Pelagius chuckled. “The self-orientation of youth,” he murmured shaking his head. “Yes, my dear, Neith has been planning this for a long time. You posed a frustrating obstacle when you first arrived at the pod and it took all of your young Merrick’s considerable skills to keep you from his clutches. His current plan of action has only been accelerated by your exceptional talents.”
“
Was
accelerated,” I cut in. “I’m not accessible to him any more.”Pelagius’s expression was anything but comforting.
“From what I’ve heard, Neith’s not about to give up because you refused him, I suspect he will continue to hunt you but only as a secondary act to the war he is constructing.
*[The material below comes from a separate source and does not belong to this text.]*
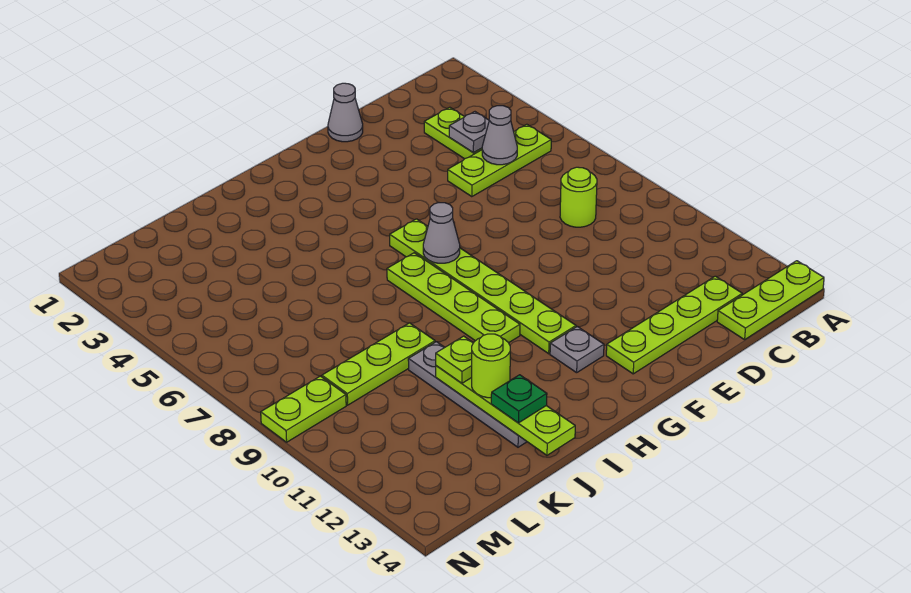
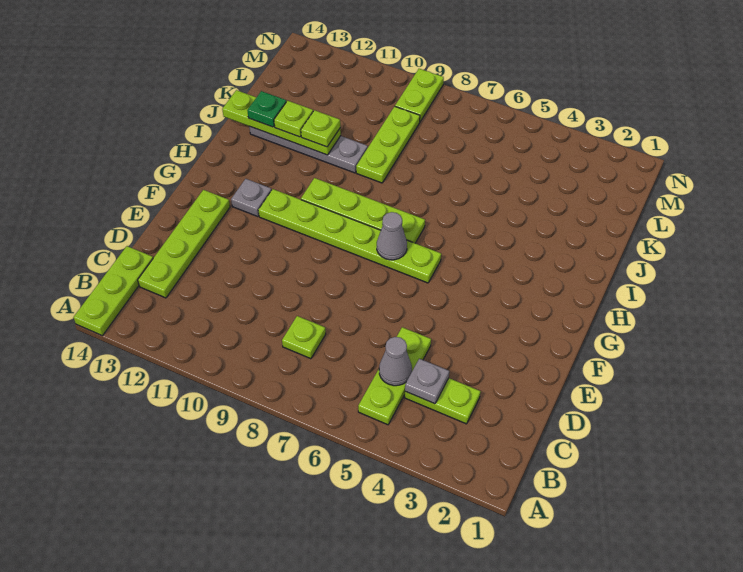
lime round brick C8 level 1 -> lime plate C8 level 1
grey cone E1 level 1 -> none
lime round brick J12 level 3 -> lime plate J12 level 3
He will go ahead with or without you.”
“And if I try to stop him he’ll kill Merrick.”
Pelagius was quiet for a while.“Does that mean you will not fight him?” he asked.
“I want to get Merrick back,” I replied stubbornly.
“Does that mean you are willing to sacrifice human lives?”
I stood and began to pace the beach. “No…I mean I obviously don’t want Neith killing humans.”
“So you are willing to sacrifice Oceanid lives to get Merrick back?”
I scowled at him, turning his question over in my head.
“No,” I replied eventually. “Why does anyone’s life have to be sacrificed? Surely we can work this out…” Even as the words left my lips I knew that that outcome was an impossibility.
I sank into the sand. “Why do I have to choose? No matter which way I turn someone will be getting hurt…I hate this…”
“And it is that hatred for violence that you must cling to and at the same time overcome. Cling to it so that you remain hesitant to send any innocent soul into the ugliness of battle and overcome it with the knowledge that before this adventure is concluded many will die.”